This year Box Tops for Education decided to go digital with a smart phone app. The new system is supposed to simplify the Box Top collection system. The app scans your receipt, and suddenly, that information is up for grabs. Among the many things listed in the Box Tops privacy policy, one is "to develop and deliver advertising and other communications more tailored to your interests."
Many former grade school students will remember collecting Box Tops. Each of those little cardboard cutouts was worth actual money that went directly to your public school. Since its inception in 1996, Box Tops has helped contribute $913,710,018 in earnings to public schools.
In the "old days," a person would buy participating products and clip the Box Top right from the container — usually found on the top of the box, hence the name "Box Tops". The student would then take the Box Tops to their school, where a coordinator would count and sort them. Each valid Box Top was worth 10 cents for the school.
With the new system, that monetary value stays the same. However, instead of snipping little rectangles of cardboard, you have to download the Box Tops app and scan your receipt.
"By opting into the mobile app and scanning a store receipt, all participating Box Tops products and bonus offers are automatically identified and instantly added to a school’s earnings online," Jamie Bastian, Box Tops for Education spokesperson, told ABC10 in an email conversation.
It sounds incredibly simple. It also represents a shift to a more modern collection system and a new wave of millennial parents.
On their website, Box Tops For Education writes "Smart phone usage has reached a tipping point and people want to have 'instant gratification,' seeing how their contributions are impacting their school. With this new technology we can connect an entire school community together seamlessly to earn for their school."
However, the new system could have some downsides. Scanning your receipt gives General Mills, which owns Box Tops for Education, access to your information. Based on its privacy policy, this constitutes as "directly provided information" and it falls under information that you have willingly provided to the company.
Because users are scanning receipts, General Mills can not only see what participating Box Top products you're buying, it can also see what competing brands you're buying. In essence, they're building a data bank of your family's shopping habits. And with that, the company can use targeted marketing to get you to switch products.
According to Bastian, users would have to manually hide information that they don't want to share.
"Shoppers are welcome to block out other items on their receipt, so long as eligible Box Tops for Education product information, and information used to ensure a receipt is not a duplicate (retailer name, transaction total, transaction date and a time stamp) are included," Bastian said.
App users provide a lot of information to Box Tops for Education. Through sources such as public databases, other brands and groups within General Mills, data aggregators, and "other commercially available sources" General Mills potentially has access to all sorts of information like email addresses, social media networking IDs, and phone numbers. It can glean demographics, ages, and spending habits. The company can even access geolocation data.

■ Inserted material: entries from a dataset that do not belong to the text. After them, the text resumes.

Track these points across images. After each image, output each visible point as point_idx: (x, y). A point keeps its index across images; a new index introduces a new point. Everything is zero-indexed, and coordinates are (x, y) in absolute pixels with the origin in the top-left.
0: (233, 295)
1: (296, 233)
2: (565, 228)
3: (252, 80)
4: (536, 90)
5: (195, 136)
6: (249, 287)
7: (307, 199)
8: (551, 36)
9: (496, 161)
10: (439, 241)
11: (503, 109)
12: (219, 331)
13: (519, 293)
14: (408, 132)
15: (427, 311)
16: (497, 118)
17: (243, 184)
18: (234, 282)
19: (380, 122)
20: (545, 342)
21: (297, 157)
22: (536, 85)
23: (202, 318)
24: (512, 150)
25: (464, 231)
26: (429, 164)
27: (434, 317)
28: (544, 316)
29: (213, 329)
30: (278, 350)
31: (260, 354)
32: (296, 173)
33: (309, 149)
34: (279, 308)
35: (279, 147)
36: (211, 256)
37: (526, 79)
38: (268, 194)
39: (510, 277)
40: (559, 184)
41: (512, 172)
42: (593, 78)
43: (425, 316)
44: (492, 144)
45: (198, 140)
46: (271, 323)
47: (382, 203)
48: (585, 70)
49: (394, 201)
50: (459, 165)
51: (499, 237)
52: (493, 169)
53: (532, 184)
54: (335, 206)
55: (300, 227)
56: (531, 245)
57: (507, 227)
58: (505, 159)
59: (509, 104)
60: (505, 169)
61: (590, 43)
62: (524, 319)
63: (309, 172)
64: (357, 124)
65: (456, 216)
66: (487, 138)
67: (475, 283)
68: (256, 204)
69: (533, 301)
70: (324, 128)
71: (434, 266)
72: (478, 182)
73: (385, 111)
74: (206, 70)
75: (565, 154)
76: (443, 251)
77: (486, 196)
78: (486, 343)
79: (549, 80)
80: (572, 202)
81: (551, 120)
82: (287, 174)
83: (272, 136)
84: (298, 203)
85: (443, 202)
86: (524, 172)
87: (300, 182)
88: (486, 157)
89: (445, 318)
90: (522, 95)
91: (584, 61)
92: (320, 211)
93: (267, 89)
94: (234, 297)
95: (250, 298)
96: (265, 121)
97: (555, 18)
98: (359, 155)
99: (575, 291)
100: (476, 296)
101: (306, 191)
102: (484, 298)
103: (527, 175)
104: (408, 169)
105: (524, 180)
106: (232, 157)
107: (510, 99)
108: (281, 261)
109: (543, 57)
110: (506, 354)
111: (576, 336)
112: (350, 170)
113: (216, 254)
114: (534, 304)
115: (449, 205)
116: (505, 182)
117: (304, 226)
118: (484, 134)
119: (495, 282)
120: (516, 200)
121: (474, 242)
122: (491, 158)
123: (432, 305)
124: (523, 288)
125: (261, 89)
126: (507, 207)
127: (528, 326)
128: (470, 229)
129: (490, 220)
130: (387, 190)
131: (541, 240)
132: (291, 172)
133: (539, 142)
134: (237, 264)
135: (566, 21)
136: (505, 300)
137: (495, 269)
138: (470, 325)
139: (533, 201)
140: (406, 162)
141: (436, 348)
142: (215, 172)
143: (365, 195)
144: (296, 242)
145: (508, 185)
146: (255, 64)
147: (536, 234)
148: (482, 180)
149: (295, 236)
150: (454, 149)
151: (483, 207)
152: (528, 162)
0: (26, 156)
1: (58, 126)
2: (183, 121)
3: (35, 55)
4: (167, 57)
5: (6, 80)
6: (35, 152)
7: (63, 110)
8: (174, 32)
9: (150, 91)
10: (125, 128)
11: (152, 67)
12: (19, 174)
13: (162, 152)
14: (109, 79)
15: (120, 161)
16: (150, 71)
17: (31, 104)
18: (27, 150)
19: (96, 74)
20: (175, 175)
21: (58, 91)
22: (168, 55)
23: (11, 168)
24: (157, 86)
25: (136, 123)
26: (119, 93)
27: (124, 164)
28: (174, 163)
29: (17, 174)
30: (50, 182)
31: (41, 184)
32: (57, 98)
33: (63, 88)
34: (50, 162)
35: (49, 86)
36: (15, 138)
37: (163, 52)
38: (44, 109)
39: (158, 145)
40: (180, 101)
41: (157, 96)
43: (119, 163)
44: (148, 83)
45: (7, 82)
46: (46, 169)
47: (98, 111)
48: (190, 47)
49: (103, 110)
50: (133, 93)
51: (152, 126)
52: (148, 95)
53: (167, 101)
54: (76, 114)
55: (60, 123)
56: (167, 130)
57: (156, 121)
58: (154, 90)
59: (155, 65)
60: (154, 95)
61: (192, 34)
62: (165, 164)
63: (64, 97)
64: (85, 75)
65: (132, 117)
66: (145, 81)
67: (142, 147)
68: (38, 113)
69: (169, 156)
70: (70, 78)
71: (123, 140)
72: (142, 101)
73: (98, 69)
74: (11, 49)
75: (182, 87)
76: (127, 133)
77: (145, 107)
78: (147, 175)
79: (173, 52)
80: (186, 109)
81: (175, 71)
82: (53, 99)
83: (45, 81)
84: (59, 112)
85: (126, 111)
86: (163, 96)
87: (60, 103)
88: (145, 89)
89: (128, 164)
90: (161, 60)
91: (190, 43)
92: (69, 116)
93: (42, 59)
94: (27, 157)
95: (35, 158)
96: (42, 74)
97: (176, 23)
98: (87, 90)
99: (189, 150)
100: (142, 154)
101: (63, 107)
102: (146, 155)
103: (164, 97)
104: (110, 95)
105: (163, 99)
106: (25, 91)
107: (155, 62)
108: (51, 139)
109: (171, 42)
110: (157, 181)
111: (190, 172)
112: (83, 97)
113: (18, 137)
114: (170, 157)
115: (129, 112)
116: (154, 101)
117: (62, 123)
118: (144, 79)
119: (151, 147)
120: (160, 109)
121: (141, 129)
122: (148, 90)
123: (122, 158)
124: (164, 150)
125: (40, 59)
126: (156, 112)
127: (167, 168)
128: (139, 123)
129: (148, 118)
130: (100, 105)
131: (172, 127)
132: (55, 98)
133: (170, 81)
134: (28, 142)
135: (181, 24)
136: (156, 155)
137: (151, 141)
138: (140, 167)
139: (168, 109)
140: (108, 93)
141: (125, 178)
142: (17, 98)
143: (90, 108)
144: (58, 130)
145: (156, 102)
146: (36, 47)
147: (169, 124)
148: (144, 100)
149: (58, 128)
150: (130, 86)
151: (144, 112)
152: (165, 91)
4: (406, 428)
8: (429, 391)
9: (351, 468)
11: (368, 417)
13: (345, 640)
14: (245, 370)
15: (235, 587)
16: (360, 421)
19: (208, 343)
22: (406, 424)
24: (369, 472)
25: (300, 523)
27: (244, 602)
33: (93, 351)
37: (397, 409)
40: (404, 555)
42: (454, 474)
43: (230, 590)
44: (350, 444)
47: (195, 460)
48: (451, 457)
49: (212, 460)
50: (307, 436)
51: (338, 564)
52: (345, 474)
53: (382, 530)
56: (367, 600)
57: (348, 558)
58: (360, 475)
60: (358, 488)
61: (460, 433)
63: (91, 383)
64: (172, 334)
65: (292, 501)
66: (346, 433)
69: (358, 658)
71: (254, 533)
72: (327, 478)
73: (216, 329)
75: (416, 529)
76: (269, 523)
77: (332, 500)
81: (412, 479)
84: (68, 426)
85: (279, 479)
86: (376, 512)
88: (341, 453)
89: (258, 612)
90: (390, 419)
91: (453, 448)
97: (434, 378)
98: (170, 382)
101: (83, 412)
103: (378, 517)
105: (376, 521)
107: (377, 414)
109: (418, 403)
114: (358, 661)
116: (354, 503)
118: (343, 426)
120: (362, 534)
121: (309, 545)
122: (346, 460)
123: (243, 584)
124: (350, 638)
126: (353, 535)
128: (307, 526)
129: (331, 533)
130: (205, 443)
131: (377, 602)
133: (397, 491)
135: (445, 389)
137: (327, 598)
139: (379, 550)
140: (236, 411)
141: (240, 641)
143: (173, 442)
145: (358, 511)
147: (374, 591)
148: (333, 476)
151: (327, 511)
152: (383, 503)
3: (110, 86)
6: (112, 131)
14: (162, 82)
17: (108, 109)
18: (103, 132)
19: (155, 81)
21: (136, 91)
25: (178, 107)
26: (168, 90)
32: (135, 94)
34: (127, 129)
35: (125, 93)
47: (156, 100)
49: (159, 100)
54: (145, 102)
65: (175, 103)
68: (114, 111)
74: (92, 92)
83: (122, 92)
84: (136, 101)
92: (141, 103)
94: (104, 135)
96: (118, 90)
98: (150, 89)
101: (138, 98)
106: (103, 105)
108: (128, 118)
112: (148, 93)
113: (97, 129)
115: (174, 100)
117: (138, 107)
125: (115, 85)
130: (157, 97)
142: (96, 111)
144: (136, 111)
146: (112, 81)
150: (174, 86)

Many other complaints on social media about the new system are directed towards bugs on the app and the short time frame in which people must submit their receipts.
The new expiration date to scan a receipt is 14 days. This is substantially shorter than the expiration dates for the physical Box Tops, which were months or even a year long. According to Bastian, this is in line with industry standards for receipt scanning programs, but it doesn't make the time crunch any less frustrating. Some users have even been having trouble getting the system to recognize their purchases in the first place.
On Facebook, some older consumers are posting that they are experiencing difficulty navigating the app.
There are also a few comments calling the system "invasive" and "a privacy intrusion."
It is clear that there's quite a bit of frustration. In comments like the ones above, long-time Box Top collectors are calling it quits on the new system. Others, determined to send in every extra bit of funding for their school, are waiting on bug fixes and responses from the Box Tops for Education team.
If the company fails to fix problems with the app, public schools could be in for a rough year in terms of funding. In the end, this is who is hurt the most when collecting Box Tops is more trouble than it is worth: the public schools that lose out on critical funding.